Binary I/O
Binary I/O is a critical need in Haskell for many real-world problems. Haskell 98 treats I/O as character-based, and lacks a well-defined mechanism for binary I/O. However, a number of external libraries exist providing various forms of binary I/O.
Two forms of binary I/O are considered here:
- Word8 based extensions to System.IO, and
- Typeclass-based Binary I/O (referred to as Binary) for serialising arbitrary data types, layered over Word8 extensions
Explanation
- Character-based I/O is needed, at least because systems (e.g. Unix and Windows) have different line-termination conventions that should be hidden from programs. The problem becomes more acute when different environments use different character sets and encodings (see Unicode).

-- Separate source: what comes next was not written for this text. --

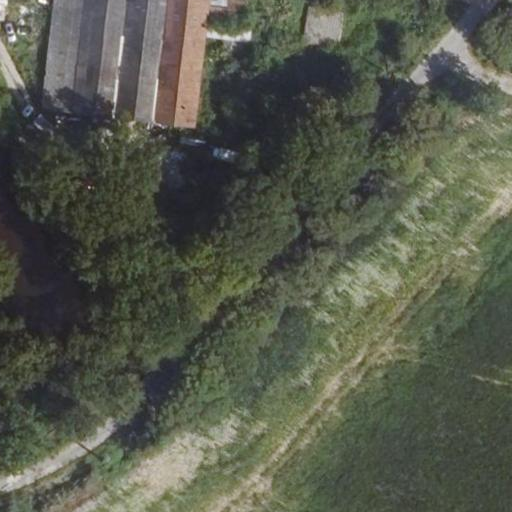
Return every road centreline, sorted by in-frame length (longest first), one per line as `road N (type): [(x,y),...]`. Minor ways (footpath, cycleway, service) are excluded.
road 1 (track): [(0,487),(123,416),(285,220),(441,63)]
road 2 (unclassified): [(495,0),(441,63),(511,89)]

- Binary I/O is needed both to handle binary data and as a base upon which general treatment s of character-encoding conversions (see Unicode) may be layered.
- Type-classed binary I/O is needed to support serialisable structures and peristence for arbitrary Haskell data
Proposal 1 - System.IO
- One proposal is to add a form of I/O over
Word8
(i.e. octets, 8-bit binary values). See the "Binary input and output" section of System.IO for a rough design.

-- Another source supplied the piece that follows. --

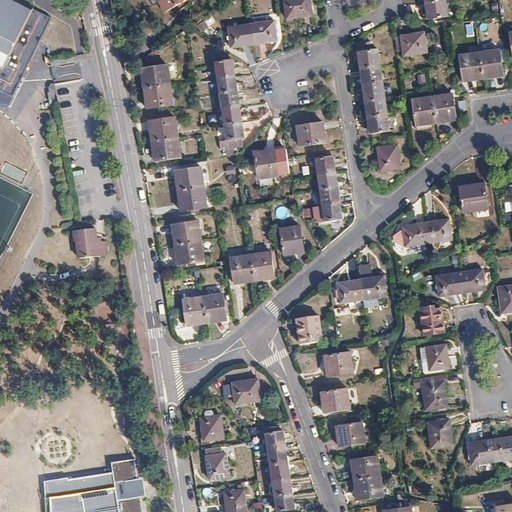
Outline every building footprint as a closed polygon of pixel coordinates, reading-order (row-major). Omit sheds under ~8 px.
[(0,0),(0,65),(5,68),(33,11),(10,0),(0,0)] [(161,0),(160,1),(167,12),(188,0),(161,0)] [(312,16),(310,0),(285,0),(288,19),(312,16)] [(448,17),(446,1),(427,3),(429,19),(448,17)] [(70,12),(62,7),(59,11),(67,16),(70,12)] [(30,17),(10,67),(20,71),(35,31),(28,29),(31,23),(39,26),(41,22),(30,17)] [(275,22),(251,25),(254,45),(277,41),(275,22)] [(232,48),(254,45),(251,25),(229,28),(232,48)] [(402,37),(404,51),(405,56),(427,53),(425,33),(402,37)] [(72,34),(46,38),(49,54),(74,50),(72,34)] [(404,51),(402,37),(396,38),(398,52),(404,51)] [(361,69),(381,67),(379,51),(359,54),(361,69)] [(500,51),(480,53),(484,79),(491,78),(491,76),(503,74),(500,51)] [(476,78),(476,80),(484,79),(480,53),(460,57),(463,79),(476,78)] [(216,64),(218,79),(236,77),(233,61),(216,64)] [(144,82),(144,89),(170,85),(168,66),(145,69),(146,82),(144,82)] [(361,69),(363,85),(383,82),(381,67),(361,69)] [(218,79),(221,95),(238,92),(236,77),(218,79)] [(363,85),(366,102),(385,99),(383,82),(363,85)] [(58,102),(55,84),(51,84),(50,88),(52,103),(58,102)] [(144,89),(146,97),(149,97),(150,109),(173,106),(170,85),(144,89)] [(221,95),(223,110),(240,107),(238,92),(221,95)] [(453,95),(433,98),(437,124),(444,123),(444,120),(456,118),(453,95)] [(413,101),(416,124),(429,122),(429,125),(437,124),(433,98),(413,101)] [(385,99),(366,102),(368,117),(388,115),(385,99)] [(223,110),(225,125),(242,123),(240,107),(223,110)] [(388,115),(368,117),(370,133),(390,130),(388,115)] [(153,142),(178,138),(176,118),(152,121),(154,133),(152,134),(153,142)] [(245,138),(242,123),(225,125),(227,141),(245,138)] [(327,143),(324,123),(298,127),(300,146),(327,143)] [(157,149),(158,161),(181,158),(178,138),(153,142),(154,150),(157,149)] [(398,146),(378,149),(381,171),(401,169),(398,146)] [(276,151),(256,153),(259,180),(279,177),(276,151)] [(317,160),(319,176),(336,173),(334,157),(317,160)] [(202,168),(179,172),(180,185),(178,185),(179,192),(205,188),(202,168)] [(319,176),(321,191),(338,189),(336,173),(319,176)] [(485,183),(460,187),(464,213),(489,209),(485,183)] [(183,199),(185,211),(207,208),(205,188),(179,192),(180,200),(183,199)] [(324,207),(340,204),(338,189),(321,191),(324,207)] [(342,219),(340,204),(324,207),(326,222),(342,219)] [(312,209),(304,210),(305,218),(313,217),(312,209)] [(449,220),(427,223),(429,243),(452,240),(449,220)] [(176,246),(202,242),(199,222),(176,225),(177,237),(175,238),(176,246)] [(406,247),(429,243),(427,223),(403,227),(406,247)] [(292,252),(304,250),(301,227),(281,230),(284,256),(292,255),(292,252)] [(109,254),(106,241),(97,242),(97,236),(95,228),(73,231),(75,241),(78,240),(80,258),(109,254)] [(180,254),(182,266),(204,262),(202,242),(176,246),(177,254),(180,254)] [(271,253),(251,256),(255,281),(255,282),(263,281),(262,278),(275,276),(271,253)] [(231,259),(234,282),(247,280),(247,283),(255,282),(255,281),(251,256),(231,259)] [(359,268),(361,280),(364,300),(387,296),(384,277),(371,279),(369,266),(359,268)] [(483,270),(460,273),(462,293),(485,290),(483,270)] [(440,296),(462,293),(460,273),(437,276),(440,296)] [(341,303),(364,300),(361,280),(338,283),(341,303)] [(511,286),(499,288),(502,313),(511,311),(511,286)] [(223,295),(204,298),(207,324),(215,323),(214,320),(227,319),(223,295)] [(184,301),(187,324),(200,322),(200,325),(207,324),(204,298),(184,301)] [(441,310),(422,312),(425,335),(444,332),(441,310)] [(319,316),(297,319),(301,345),(322,341),(319,316)] [(426,348),(429,371),(449,368),(446,345),(426,348)] [(429,371),(426,348),(421,349),(424,371),(429,371)] [(325,356),(326,364),(329,364),(330,376),(354,373),(351,353),(325,356)] [(446,375),(414,380),(415,388),(423,387),(426,410),(448,407),(444,384),(447,384),(446,375)] [(258,379),(233,383),(235,404),(261,401),(258,379)] [(131,382),(123,383),(125,394),(132,393),(131,382)] [(322,393),(323,401),(325,400),(327,413),(350,409),(347,389),(322,393)] [(221,416),(201,419),(204,441),(224,438),(221,416)] [(450,420),(428,423),(432,448),(453,445),(450,420)] [(336,426),(338,434),(340,434),(342,447),(365,443),(362,423),(336,426)] [(266,434),(269,449),(285,447),(283,431),(266,434)] [(511,437),(494,440),(497,462),(511,459),(511,437)] [(472,466),(497,462),(494,440),(469,444),(472,466)] [(269,449),(271,466),(288,463),(285,447),(269,449)] [(226,454),(207,457),(210,480),(230,477),(226,454)] [(354,473),(355,480),(381,477),(378,457),(354,460),(356,473),(354,473)] [(67,479),(45,484),(46,511),(142,511),(141,500),(145,499),(143,481),(138,482),(136,461),(111,465),(112,475),(68,482),(67,479)] [(271,466),(273,481),(290,479),(288,463),(271,466)] [(355,480),(356,488),(358,488),(360,501),(384,497),(381,477),(355,480)] [(273,481),(276,497),(293,494),(290,479),(273,481)] [(224,493),(227,511),(246,511),(243,490),(224,493)] [(281,511),(295,510),(293,494),(276,497),(278,511),(281,511)] [(255,510),(264,509),(263,501),(254,503),(255,510)]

Proposal 2 - The Binary class
- Proposal two is to add a Binary class, based on the type class described in The Bits Between The Lambdas. The advantage of this form of binary I/O over the simpler System.IO library is support for serialising more complex data types, using type classes to recursively define binary I/O routines for each component of the type. Instances of I/O may be written by hand, or derived mechanically with DrIFT. Ideally Binary would be derivable by the compiler (as is done currently in nhc98), or perhaps using some form of datatype-generic declarations (see DerivedInstances).
References
Proposal 1
- The simplest implementation option is System.IO, which provides hGetBuf-style I/O. More sophisticated systems can be layered on top, as external libraries.

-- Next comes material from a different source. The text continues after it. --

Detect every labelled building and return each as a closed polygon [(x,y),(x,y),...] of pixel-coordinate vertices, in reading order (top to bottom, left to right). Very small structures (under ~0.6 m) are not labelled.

- A related library for Packed strings, layered over System.IO, are a related interface, and sometimes used for binary I/O of flat data types.
Proposal 2
-
The Binary class is the de-facto standard for more structured data. The origins are described here. Distributed with nhc, and used by GHC to deal with .hi files. Tool support from DrIFT to derive new instances. Flavours include:
- NHC's binary, the original
- GHC's Binary, used internally by GHC.
- NewBinary, the standard version today
- Lambdabot/Hmp3's Binary, a stripped-down Handle-only version of Binary.
-
SerTH is a Binary-alike, which uses Template Haskell to derive serialiser instances for each data type. It's an alternative to using DrIFT (or handwriting) your own Binary instances. Obviously requires TH. Supports serialising cyclic structures
-
ByteStream, a new high-performance serialisation library, using gzip compression.
-
A new optimised binary library
Tickets
#15 | add a binary IO interface |
---|---|
#16 | Create unicode proposal |
Todo
- Clarify relationship between Haskell and C strings (or is that for the FFI?)
- More clarification of what is meant by `Binary I/O' (i.e. packed strings, packed data, serialisation, ..)
Pros/Cons? : System.IO
Pros
- System.IO extensions are already in common use, simple to implement
- More sophisticated binary I/O may be layered on top
Cons
- Possible that the API is not rich enough for many binary I/O requirements, we should strive for more?
Pros/Cons? : Binary
Pros
- The Binary class (particularly as implemented in NewBinary?) is simple to implement and widely used.
- Binary IO is a critical feature, lack of which is sometimes considered a flaw in Haskell98.
- Difficult to serialise data without this class
Cons
- Doesn't support cyclic structures
- Lack of derivability can be annoying